In this scenario, the counterdependent (I’ll use “He” only because it’s more commonly men, but certainly not exclusively!) demands all the power in the relationship, and the codependent (She) gives up all of their power.    She does everything he asks, desperately trying to please him.  Instead of achieving the harmony they are seeking, he is still unsatisfied and she is growingly more and more frustrated at not being able to please him.  Her subconscious belief is that she can only satisfy herself if she satisfies him.  The silent anger that is growing inside of her comes out in unhealthy and juvenile ways; cut-off, rage, criticism, control, cynicism, or other passive aggressive behaviors.  Her behavior pleases him even less, so they are further and further from their goal.

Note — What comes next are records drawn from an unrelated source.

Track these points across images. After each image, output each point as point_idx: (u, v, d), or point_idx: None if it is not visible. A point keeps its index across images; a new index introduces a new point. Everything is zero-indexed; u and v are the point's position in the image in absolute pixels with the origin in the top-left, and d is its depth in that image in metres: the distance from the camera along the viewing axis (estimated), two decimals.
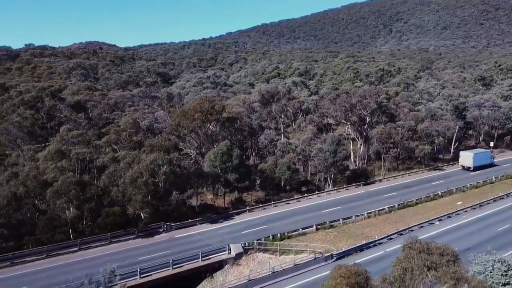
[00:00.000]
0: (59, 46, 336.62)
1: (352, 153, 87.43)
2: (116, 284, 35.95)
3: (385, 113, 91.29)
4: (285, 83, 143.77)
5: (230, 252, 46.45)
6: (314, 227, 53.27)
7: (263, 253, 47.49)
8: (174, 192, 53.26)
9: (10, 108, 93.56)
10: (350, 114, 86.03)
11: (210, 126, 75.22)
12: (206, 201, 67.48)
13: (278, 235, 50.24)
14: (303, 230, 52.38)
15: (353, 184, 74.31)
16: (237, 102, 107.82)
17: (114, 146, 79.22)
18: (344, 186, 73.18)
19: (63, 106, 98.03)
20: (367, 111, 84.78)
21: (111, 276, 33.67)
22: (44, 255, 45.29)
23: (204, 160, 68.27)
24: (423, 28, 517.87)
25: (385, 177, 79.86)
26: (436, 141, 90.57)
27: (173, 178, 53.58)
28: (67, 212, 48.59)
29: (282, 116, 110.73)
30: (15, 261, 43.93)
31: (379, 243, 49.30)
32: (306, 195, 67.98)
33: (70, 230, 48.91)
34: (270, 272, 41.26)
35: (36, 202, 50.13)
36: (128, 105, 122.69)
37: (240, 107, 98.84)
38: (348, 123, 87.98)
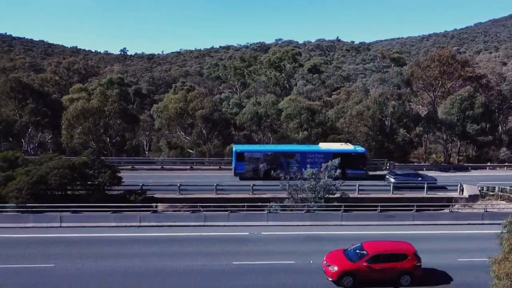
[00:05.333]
0: (303, 42, 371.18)
1: None
2: (336, 188, 36.15)
3: None
4: None
5: (462, 193, 40.47)
6: None
7: (507, 202, 39.35)
8: (401, 130, 50.18)
9: (260, 71, 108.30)
10: None
11: (448, 83, 67.46)
12: (432, 158, 61.26)
13: None
14: None
15: None
16: (482, 70, 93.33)
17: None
18: None
19: (300, 74, 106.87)
20: None
21: (333, 166, 34.18)
22: None
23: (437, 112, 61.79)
24: None
25: None
26: None
27: (401, 115, 50.46)
28: (296, 134, 52.42)
29: None
30: None
31: None
32: None
33: None
34: None
35: (272, 124, 56.06)
36: (360, 77, 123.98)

This is not to say that a counterdependent is a selfish, power-hungry clod.  Quite often the contrary is true . . . down deep he is really just an insecure little boy looking to be loved by his bride.  He is, however, going about it in equally as juvenile a way with a belief that his way is the right way.  When she questions his way, the insecure little boy inside of him is threatened.  His response is to convince her that his way is right so that he will be good enough to be loved.  The bigger his insecurities, the bigger his argument to sway her.  The bigger her insecurities, the less of a fight she will put up and the more of herself she will give up.

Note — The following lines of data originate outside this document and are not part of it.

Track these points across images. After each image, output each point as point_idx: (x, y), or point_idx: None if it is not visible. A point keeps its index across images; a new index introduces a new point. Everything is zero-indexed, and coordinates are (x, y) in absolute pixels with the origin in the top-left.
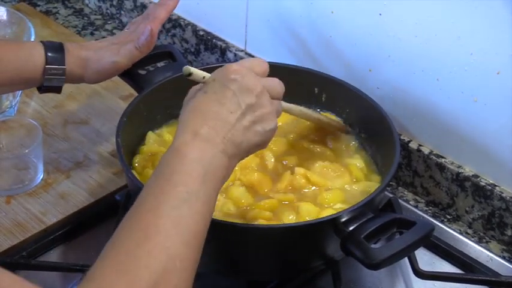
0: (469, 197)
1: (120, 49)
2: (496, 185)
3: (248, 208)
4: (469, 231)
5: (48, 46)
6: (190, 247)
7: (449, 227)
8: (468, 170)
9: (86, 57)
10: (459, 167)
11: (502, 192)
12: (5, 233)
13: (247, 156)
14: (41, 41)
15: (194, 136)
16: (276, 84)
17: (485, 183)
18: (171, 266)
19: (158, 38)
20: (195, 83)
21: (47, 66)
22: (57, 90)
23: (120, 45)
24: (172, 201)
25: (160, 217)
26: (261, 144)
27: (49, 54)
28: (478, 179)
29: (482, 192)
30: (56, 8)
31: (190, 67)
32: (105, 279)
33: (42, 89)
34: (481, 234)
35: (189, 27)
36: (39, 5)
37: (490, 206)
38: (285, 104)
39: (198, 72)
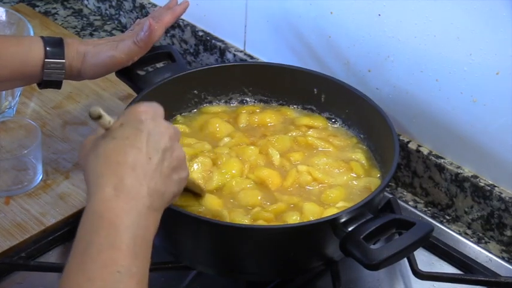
0: (468, 198)
1: (119, 44)
2: (495, 186)
3: (255, 209)
4: (468, 231)
5: (48, 41)
6: None
7: (448, 228)
8: (467, 171)
9: (84, 51)
10: (458, 167)
11: (501, 193)
12: (4, 234)
13: (163, 209)
14: (41, 36)
15: (116, 192)
16: (176, 129)
17: (485, 183)
18: None
19: None
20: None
21: (46, 60)
22: (57, 85)
23: (119, 41)
24: None
25: None
26: (177, 195)
27: (48, 48)
28: (477, 179)
29: (481, 193)
30: (55, 8)
31: (99, 109)
32: None
33: (42, 84)
34: (480, 234)
35: (188, 27)
36: (38, 6)
37: (489, 207)
38: None
39: (106, 117)
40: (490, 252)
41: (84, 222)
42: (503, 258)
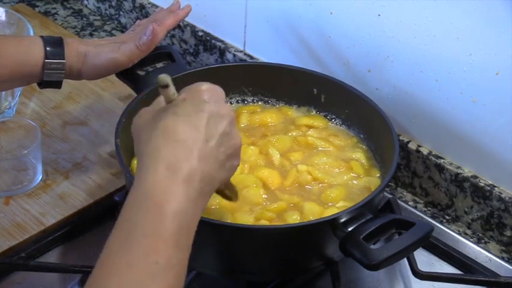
0: (468, 198)
1: (121, 46)
2: (495, 186)
3: (258, 208)
4: (468, 231)
5: (48, 41)
6: None
7: (448, 228)
8: (467, 171)
9: (84, 51)
10: (458, 167)
11: (501, 193)
12: (4, 234)
13: (210, 196)
14: (41, 36)
15: (170, 172)
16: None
17: (484, 183)
18: None
19: None
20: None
21: (46, 60)
22: (58, 85)
23: (121, 43)
24: (139, 276)
25: None
26: (224, 183)
27: (48, 48)
28: (477, 179)
29: (481, 193)
30: (54, 8)
31: (169, 78)
32: None
33: (43, 84)
34: (480, 234)
35: (188, 28)
36: (38, 6)
37: (489, 207)
38: None
39: (172, 88)
40: (490, 252)
41: (132, 201)
42: (503, 258)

The net result is that he persuaded her to be more like him, but he still isn’t happy.  Why?  He doesn’t really like himself that much.  She gave everything she could to get his love, but still isn’t happy.  Why?  She doesn’t really love herself.  They both were looking for love but this cycle prompted them to love each other LESS, not more!

How do you fix it?  We can’t really change these cycles unless we remove what is driving them in the first place!  We must first start with learning to like and love ourselves before we start demanding that someone else do it.  By demanding that someone else love us when we don’t love ourselves is to ask the impossible!  Most of the couples that come into my office have been doing this same thing over and over again but expecting different results.   Try working first to like what you are asking your partner to like, then strive to love who you are before expecting your partner to love you!